===== PAGE TEXT =====

# Stadium HOC



## wardconnor (Mar 25, 2017)

Does anyone know what the height of cut is at pro sports fields? I do realize that there is different species of turf at different stadiums across the USA.

I would like to know what they cut say KBG at Fenway or Yankee Stadium, PRG, or Bermuda at say.... Dodger stadium or the Diamondbacks in AZ. North grasses vs South grasses.

They stripe so well and look incredible. The lights from all angles I am sure helps but I would like to know if anyone here knows the answer to this question.


----------



## lagerman72 (Feb 14, 2017)

I've wondered this as well and can't give any answer to it, I know great help  . I did find this  article that lists all the grass types at each stadium though, which is kinda cool.


----------



## GrassDaddy (Mar 21, 2017)

Fenway changes their HOC based on who they are playing against to throw the other team off.. how funny is that!

You can follow the groundskeeper here. They do a ton of work. His book is where he shares the sneaky HOC trick

https://www.instagram.com/davidrm3llor/


----------



## Mightyquinn (Jan 31, 2017)

Like you said Conner, I think it all depends on the stadium and the team on what the HOC is and the time of year. There are so many variables involved, it would be hard to get a consensus on it.


----------



## j4c11 (Apr 30, 2017)

Busch Stadium in St Louis uses Turf Blue HGT - same KBG mix I used on my lawn. I wonder what height they cut. Looks like it can take a fairly short HOC just fine.


----------



## dfw_pilot (Jan 28, 2017)

Calling Coach8.


----------



## Pete1313 (May 3, 2017)

Bookmarked this when I came across it last year.

http://www.sportsfieldmanagementmagazine.com/field-equipment/mowing/mow-how/

Safeco field looks to keep their bluegrass at 1" HOC


----------



## GrassDaddy (Mar 21, 2017)

But thats not allowed =P


----------



## Pete1313 (May 3, 2017)

:lol:


----------



## Pete1313 (May 3, 2017)

wardconnor said:


> They stripe so well and look incredible. The lights from all angles I am sure helps but I would like to know if anyone here knows the answer to this question.


From my experience, kbg stripes better at the higher HOC ~1.0". But it has an awesome feel to it as you get closer to .5" even though it doesn't stripe as well. Baseball fields like Wrigley, etc. will "Burn" in their stripes by mowing the same pattern for multiple times in a row to get them to pop. That's why they look amazing, and why you will see the same pattern for a whole homestand.


----------



## wardconnor (Mar 25, 2017)

This is all good info. I am figuring that the cool season species are cutting around 1" or so. This is what I thought before I asked but wondered if anyone on this channel knew for sure. Again there are a lot of factors that go into HOC and timing.

My cool season stripes better when a little longer but I like the shorter cut better for feel just like your saying Pete.


----------



## Coach8 (Feb 28, 2017)

Our ballpark is Common Bermuda overseeded with perennial rye. This year we mowed at 3/4" but we will probably go to 1/2 or 5/8 next year. I would say most major league parks are at or under 1", even in the north. Anything over that and you end up with a slow spongy field that takes bad hops. We burn ours in with multiple cuts on same pattern. We generally keep the OF the same pattern and change up the IF once a week. We mow it 6 days a week from February to May.

===== GIVEN ENTRIES =====

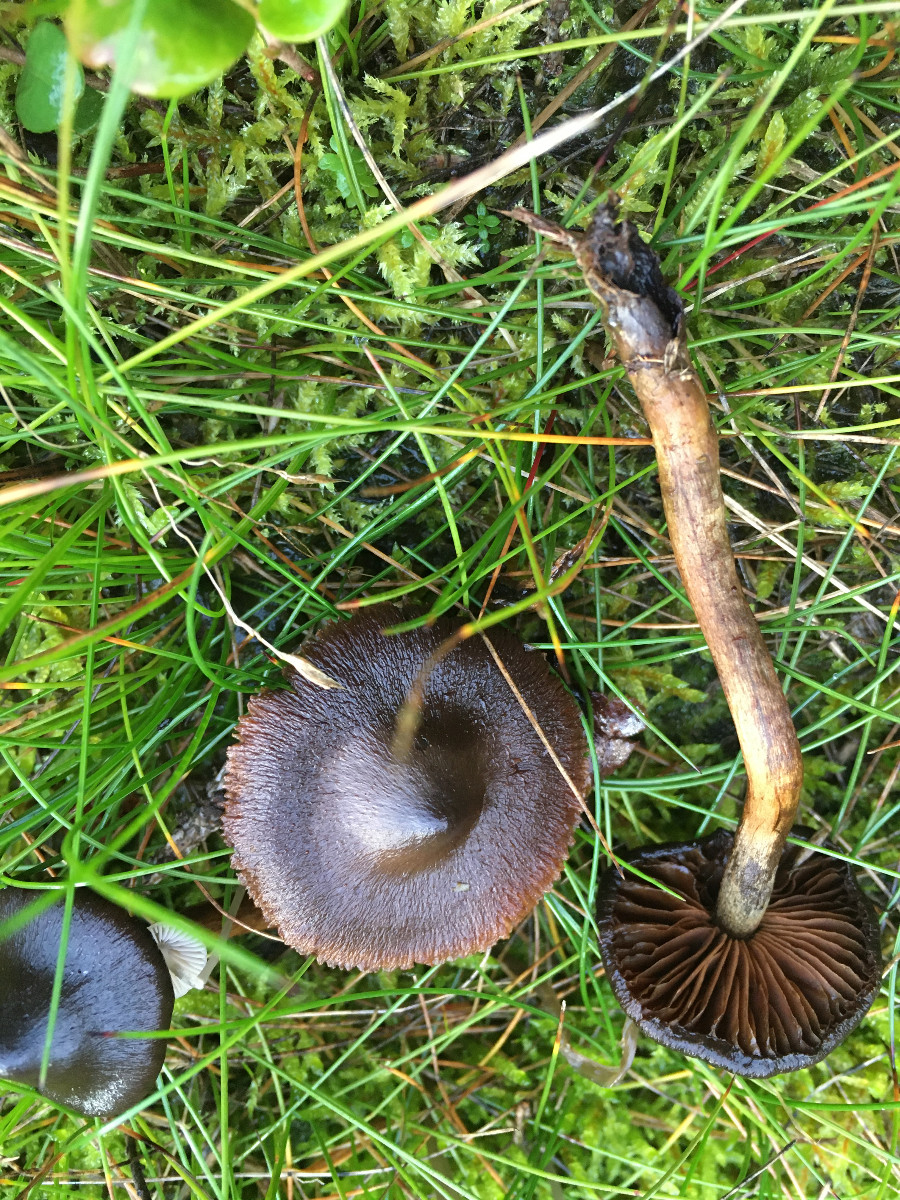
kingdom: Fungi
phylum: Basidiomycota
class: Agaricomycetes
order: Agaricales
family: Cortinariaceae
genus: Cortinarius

=====
===== GIVEN ENTRIES =====

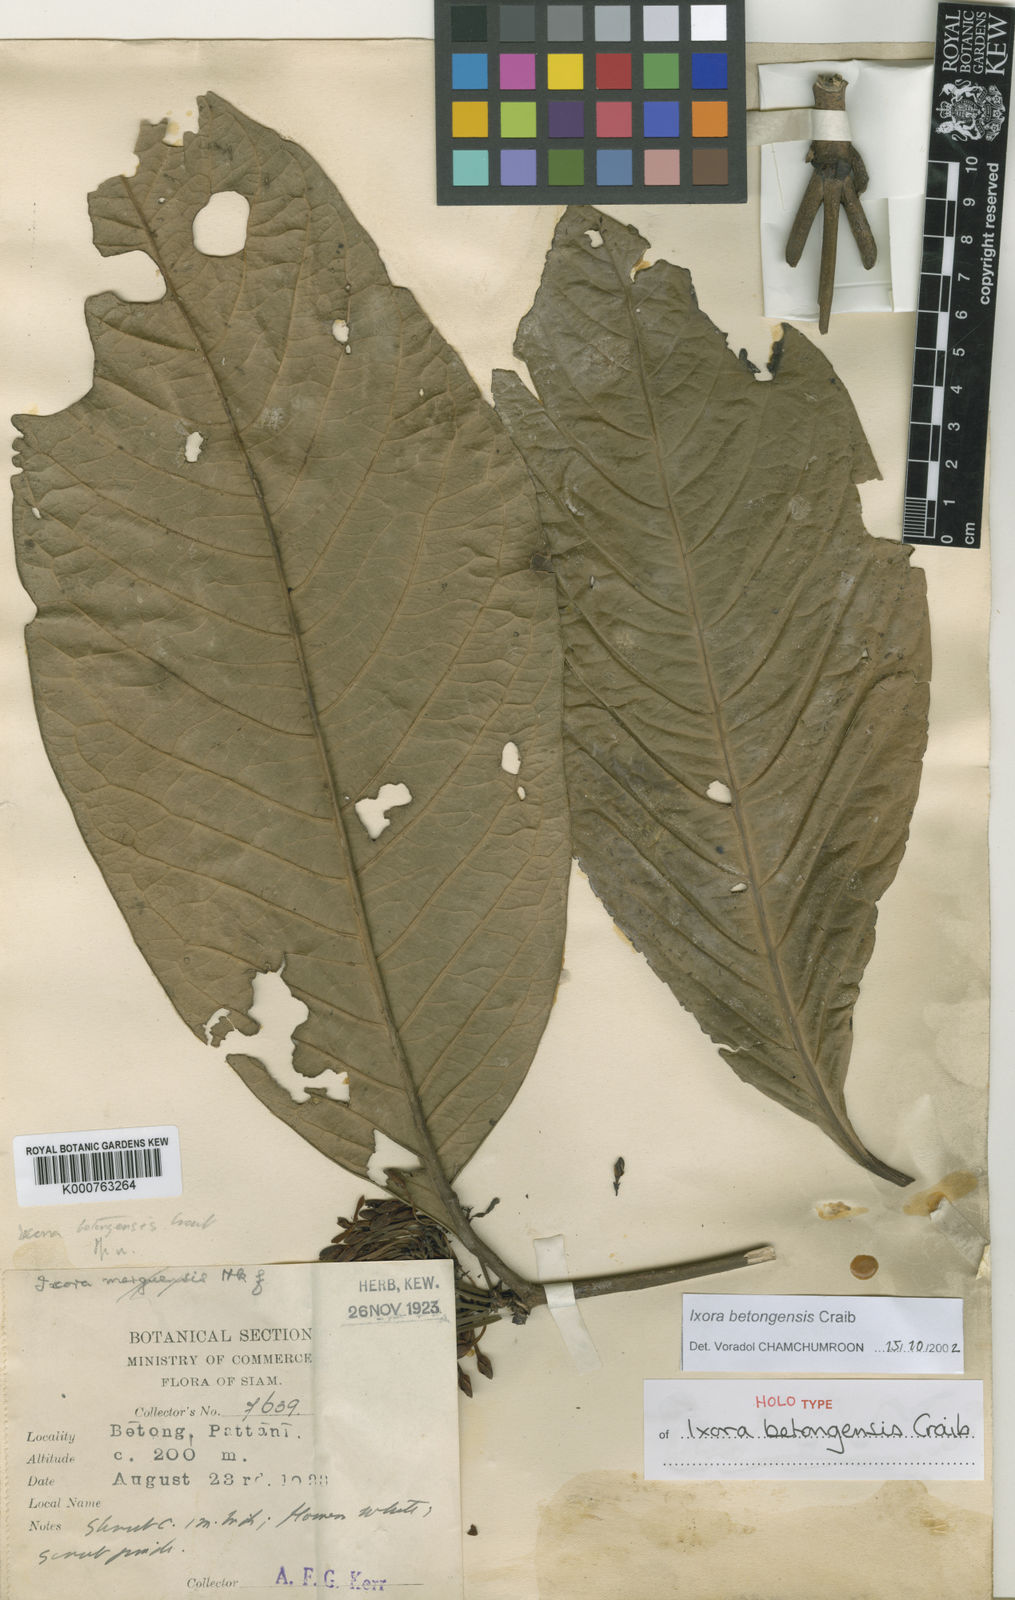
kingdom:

=====

## WRITTEN PROBLEM 1:
Name every username that posts in the stadium mowing thread, each listed once.
## WRITTEN PROBLEM 2:
Carry on the forum thread about mowing heights at stadiums, starting after its last post.

## EXERCISE ANSWER 1:
wardconnor, lagerman72, GrassDaddy, Mightyquinn, j4c11, dfw_pilot, Pete1313, Coach8

## EXERCISE ANSWER 2:
----------



## GrassDaddy (Mar 21, 2017)

I'm mowing the back at 1in and man it does look nice.. now I gotta figure out how to stripe it


----------



## Pete1313 (May 3, 2017)

GrassDaddy said:


> I'm mowing the back at 1in and man it does look nice.. now I gotta figure out how to stripe it


And the close mowed turf addiction begins! :nod:


----------



## Mightyquinn (Jan 31, 2017)

Pete1313 said:


> GrassDaddy said:
> 
> 
> > I'm mowing the back at 1in and man it does look nice.. now I gotta figure out how to stripe it
> ...


Before you know it, he will have a Greens Mower :lol:


----------



## wardconnor (Mar 25, 2017)

Mightyquinn said:


> Pete1313 said:
> 
> 
> > GrassDaddy said:
> ...


This is exactly what happened to me.


----------



## AdamC (Feb 10, 2017)

I can't talk about the USA but i read an article about the MCG here in Australia, and in summer when the oval is used for cricket it's mowed daily at 10mm (legend bermuda) in winter it's oversown with rye for AFL and mowed once a week at 28mm, and then gain the morning of the game


----------



## dfw_pilot (Jan 28, 2017)

Adam, are you an Aussie Rules fan?


----------



## SGrabs33 (Feb 13, 2017)

GrassDaddy said:


> Fenway changes their HOC based on who they are playing against to throw the other team off.. how funny is that!
> 
> You can follow the groundskeeper here. They do a ton of work. His book is where he shares the sneaky HOC trick
> 
> https://www.instagram.com/davidrm3llor/


This is a great follow.

Really interesting stuff over the past few days since they have had a Greatful Dead concert on the field. Not to ruin it for anyone but they found a few piles of ashes on the field post concert. I guess multiple Red Sox fateful had the same last wishes.


----------



## GrassDaddy (Mar 21, 2017)

Did you see the post where they got down by hand and picked seed with pins because the seed washed to the wrong area?? Lol they are hardcore


----------



## Topcat (Mar 21, 2017)

GrassDaddy said:


> I'm mowing the back at 1in and man it does look nice.. now I gotta figure out how to stripe it


Umm, I think you know how - just a matter of time before giving into the solution. The reel low bug is real.


----------



## Pete1313 (May 3, 2017)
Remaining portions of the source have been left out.